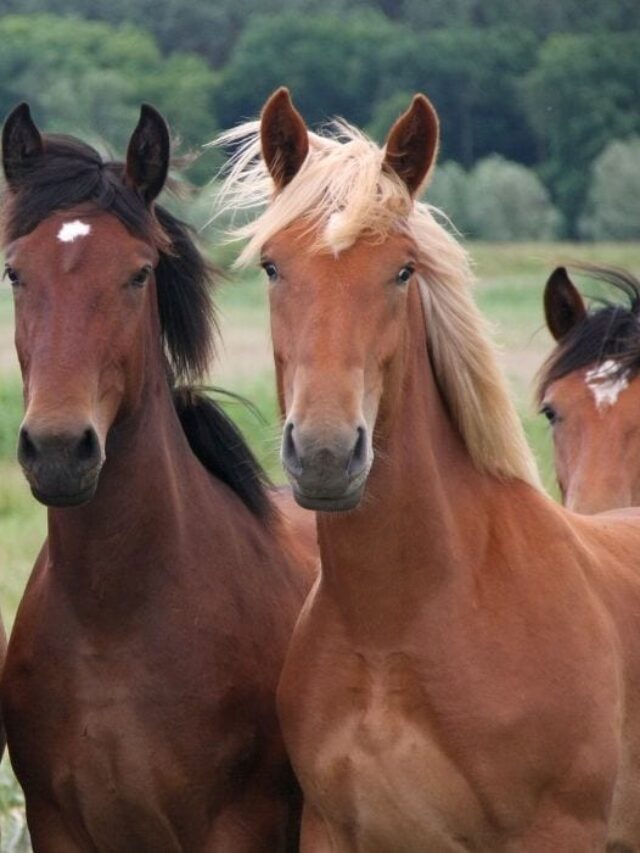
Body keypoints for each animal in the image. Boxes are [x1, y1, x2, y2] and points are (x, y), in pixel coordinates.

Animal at [1, 102, 315, 851]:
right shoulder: (58, 827)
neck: (112, 620)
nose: (59, 448)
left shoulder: (238, 827)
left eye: (139, 274)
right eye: (15, 273)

-.-.-

__TASK INSTRUCTIONS__. In the listing above, the line with "right shoulder: (58, 827)" and every line after it must be set down word for word, and no other line.

__OUTPUT__.
right shoulder: (58, 827)
neck: (112, 620)
nose: (59, 448)
left shoulder: (238, 827)
left eye: (139, 274)
right eye: (15, 273)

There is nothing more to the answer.